For while now, I have realized, in surveying things that may be missing on my layout, that I could use some more storage tanks. My chemical industry, Pacific Chemical Repackaging, handles a wide variety of chemical substances, most in liquid form (thus helpfully requiring an equally wide variety of tank cars and car owners to deliver all the products). In addition, I still haven’t provided a storage tank for diesel fuel in my engine terminal.
Luckily, in digging through my stash of unbuilt kits of all kinds, I found what I was sure I remembered was there: a Walthers set of miscellaneous tanks. This is called “Storage Tanks,” part 933-3197. This product happens to be on sale at the moment. See: https://www.walthers.com/industrial-tanks-detail-set-cornerstone-kit .
You can see on the label the variety of tank sizes and shapes that can be made: two horizontal on concrete supports, two vertical ones, and two vertical ones elevated on steel pedestals, six altogether.
I decided to build a few of these, very quick and easy with styrene cement. Some clean-up of individual parts with a small file is all that is needed. And as soon as I surveyed possible uses on the layout for the various sizes and shapes, I decided to build all six tanks. Here they are, completed.
Next I decided what color each tank should be, largely based on where it would be placed, so that it would fit in with its surroundings. As one example, I chose a warm gray for the tank that I decided to install alongside Channel Islands Kelp Products (for a description of that project, see: https://modelingthesp.blogspot.com/2022/07/my-article-in-july-2022-mrh.html ). This is the smaller of the two pedestal tanks in the photo above.
Another example is the one mentioned at the top of the present post, a diesel fuel tank for the Southern Pacific fuel area at the Shumala engine terminal. This one I painted aluminum, like a number of relatively modern SP tanks I have seen in photographs. I also rummaged around in my collection of various partly-used decals and found lettering for “diesel fuel” that I could add to the tank, again reflecting an actual SP tank at West Oakland.
Here is the tank, placed alongside the spur track identified as the fuel spot. At left is an SP tank car delivering Bunker C fuel for steam locomotives (stored in the large black tank).

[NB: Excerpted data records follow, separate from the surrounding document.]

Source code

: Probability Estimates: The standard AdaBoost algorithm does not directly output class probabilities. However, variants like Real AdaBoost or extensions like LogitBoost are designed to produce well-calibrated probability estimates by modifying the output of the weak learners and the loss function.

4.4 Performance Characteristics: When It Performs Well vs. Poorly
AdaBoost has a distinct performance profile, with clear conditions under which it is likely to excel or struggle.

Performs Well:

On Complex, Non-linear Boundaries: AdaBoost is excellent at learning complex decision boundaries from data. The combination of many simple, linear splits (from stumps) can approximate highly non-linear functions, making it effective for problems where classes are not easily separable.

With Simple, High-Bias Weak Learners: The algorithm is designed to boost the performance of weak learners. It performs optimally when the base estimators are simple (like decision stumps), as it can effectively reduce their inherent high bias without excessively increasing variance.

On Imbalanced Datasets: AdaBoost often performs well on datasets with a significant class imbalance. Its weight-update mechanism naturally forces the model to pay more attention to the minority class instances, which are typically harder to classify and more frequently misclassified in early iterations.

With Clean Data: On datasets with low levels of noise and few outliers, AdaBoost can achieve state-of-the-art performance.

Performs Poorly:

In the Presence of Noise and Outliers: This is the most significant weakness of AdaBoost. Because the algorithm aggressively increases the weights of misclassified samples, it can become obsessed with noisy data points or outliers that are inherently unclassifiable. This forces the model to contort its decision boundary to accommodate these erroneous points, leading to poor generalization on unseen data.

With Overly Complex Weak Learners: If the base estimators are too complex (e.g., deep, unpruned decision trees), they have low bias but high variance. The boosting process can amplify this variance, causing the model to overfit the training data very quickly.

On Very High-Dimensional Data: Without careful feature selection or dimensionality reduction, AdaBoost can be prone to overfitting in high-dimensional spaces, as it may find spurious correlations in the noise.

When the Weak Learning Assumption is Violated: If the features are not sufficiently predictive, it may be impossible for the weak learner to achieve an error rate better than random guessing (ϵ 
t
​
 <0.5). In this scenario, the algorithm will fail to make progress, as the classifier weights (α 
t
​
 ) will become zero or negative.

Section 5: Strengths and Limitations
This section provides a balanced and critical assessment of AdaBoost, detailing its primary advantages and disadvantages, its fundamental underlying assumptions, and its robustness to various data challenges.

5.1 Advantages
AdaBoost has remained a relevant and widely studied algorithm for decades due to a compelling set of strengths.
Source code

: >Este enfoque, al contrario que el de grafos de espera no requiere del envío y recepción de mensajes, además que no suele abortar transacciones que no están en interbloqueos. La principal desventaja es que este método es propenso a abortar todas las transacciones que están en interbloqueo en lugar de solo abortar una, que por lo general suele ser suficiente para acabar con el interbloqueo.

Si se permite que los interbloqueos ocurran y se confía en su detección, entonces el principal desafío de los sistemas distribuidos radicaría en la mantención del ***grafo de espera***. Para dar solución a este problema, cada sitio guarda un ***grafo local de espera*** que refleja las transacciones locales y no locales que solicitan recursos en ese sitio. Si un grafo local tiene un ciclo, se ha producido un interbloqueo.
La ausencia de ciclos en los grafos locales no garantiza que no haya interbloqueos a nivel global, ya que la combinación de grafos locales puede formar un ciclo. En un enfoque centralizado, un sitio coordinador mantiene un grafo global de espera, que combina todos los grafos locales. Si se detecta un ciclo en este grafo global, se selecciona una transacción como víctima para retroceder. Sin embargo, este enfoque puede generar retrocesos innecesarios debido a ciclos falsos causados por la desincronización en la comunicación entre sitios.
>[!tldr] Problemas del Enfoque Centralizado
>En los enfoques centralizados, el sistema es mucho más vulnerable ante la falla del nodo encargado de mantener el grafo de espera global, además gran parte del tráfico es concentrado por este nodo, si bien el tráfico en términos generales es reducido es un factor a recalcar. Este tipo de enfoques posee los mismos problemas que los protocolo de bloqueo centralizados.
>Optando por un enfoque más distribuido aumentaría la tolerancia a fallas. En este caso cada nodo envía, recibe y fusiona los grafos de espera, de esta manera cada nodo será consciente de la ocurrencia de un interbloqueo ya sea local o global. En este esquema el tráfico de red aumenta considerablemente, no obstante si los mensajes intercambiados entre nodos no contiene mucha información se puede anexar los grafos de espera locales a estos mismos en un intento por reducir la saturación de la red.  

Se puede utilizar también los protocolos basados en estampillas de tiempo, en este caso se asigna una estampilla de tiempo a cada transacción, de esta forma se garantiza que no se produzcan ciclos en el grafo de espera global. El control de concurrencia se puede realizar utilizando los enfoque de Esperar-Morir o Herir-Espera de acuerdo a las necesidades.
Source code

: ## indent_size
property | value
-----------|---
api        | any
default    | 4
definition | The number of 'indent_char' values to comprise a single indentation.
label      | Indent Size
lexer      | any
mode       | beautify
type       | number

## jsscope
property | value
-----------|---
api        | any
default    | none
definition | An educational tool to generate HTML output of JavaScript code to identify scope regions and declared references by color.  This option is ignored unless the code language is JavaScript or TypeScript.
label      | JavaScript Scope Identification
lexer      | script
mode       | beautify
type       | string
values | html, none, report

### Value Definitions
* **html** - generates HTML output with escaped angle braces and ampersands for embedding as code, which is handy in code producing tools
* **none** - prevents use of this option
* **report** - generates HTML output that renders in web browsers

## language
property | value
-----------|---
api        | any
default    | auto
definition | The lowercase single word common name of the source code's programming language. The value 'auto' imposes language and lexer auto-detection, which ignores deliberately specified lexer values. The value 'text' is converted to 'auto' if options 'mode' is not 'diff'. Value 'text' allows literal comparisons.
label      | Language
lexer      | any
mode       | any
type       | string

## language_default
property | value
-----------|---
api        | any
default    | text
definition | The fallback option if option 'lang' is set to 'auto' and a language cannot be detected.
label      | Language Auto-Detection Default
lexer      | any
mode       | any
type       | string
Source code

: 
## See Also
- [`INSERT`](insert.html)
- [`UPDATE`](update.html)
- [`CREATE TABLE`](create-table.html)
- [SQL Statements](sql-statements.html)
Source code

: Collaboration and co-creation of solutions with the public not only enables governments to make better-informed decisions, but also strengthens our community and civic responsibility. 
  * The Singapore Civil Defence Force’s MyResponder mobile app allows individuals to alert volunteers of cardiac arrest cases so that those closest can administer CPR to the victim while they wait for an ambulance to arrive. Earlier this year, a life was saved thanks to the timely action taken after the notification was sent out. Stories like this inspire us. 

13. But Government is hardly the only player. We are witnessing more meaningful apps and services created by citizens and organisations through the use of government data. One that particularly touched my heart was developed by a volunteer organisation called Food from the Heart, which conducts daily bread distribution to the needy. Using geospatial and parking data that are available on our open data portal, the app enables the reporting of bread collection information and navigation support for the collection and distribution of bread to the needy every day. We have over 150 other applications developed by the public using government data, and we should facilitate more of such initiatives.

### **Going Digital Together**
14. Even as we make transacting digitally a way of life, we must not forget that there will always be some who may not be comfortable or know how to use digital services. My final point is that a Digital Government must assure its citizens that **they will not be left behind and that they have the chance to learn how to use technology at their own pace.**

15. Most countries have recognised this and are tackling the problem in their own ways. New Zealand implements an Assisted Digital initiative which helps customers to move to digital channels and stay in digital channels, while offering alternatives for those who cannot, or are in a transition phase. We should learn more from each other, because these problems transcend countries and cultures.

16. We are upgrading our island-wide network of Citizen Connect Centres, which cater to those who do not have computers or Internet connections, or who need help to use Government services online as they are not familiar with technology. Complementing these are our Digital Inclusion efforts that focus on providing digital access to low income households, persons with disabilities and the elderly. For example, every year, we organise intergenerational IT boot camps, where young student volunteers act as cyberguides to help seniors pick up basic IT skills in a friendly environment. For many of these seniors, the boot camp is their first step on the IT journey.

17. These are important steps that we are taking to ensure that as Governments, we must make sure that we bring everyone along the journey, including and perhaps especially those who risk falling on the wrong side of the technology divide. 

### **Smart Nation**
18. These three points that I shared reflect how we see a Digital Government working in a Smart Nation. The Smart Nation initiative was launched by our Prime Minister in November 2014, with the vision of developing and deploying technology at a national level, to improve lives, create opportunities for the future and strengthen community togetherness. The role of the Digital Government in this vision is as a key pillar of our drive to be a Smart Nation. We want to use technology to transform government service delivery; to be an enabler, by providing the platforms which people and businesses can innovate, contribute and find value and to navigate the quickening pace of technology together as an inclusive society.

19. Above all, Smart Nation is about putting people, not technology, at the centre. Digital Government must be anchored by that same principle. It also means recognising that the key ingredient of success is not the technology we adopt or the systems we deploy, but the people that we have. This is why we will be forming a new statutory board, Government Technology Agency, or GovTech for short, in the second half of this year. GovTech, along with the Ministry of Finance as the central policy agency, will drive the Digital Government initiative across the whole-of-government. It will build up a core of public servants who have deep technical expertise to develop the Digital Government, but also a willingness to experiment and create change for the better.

The turntable pit is in the foreground, the sand house at right. And at photo center is the oil and lubricant storage building, built of brick as were many such SP buildings. At far right is a car of propane being unloaded at Associated Oil.
One of the attractions of installing this tank (aside from answering the question, “how does the diesel switcher assigned to Shumala get fuel?” is that I can now spot loads of diesel fuel in SP’s distinctive tank car paint scheme for such cars.
Below is shown such a car, SP 58704, on spot. Its placard shows that it has already been unloaded and is empty. (For more about this paint scheme, and availability of decals, see: https://modelingthesp.blogspot.com/2016/08/sp-tank-car-decals-are-back.html ).
With these two storage tanks placed, I needed to decide where the others should go, but I will return to that topic in a future post.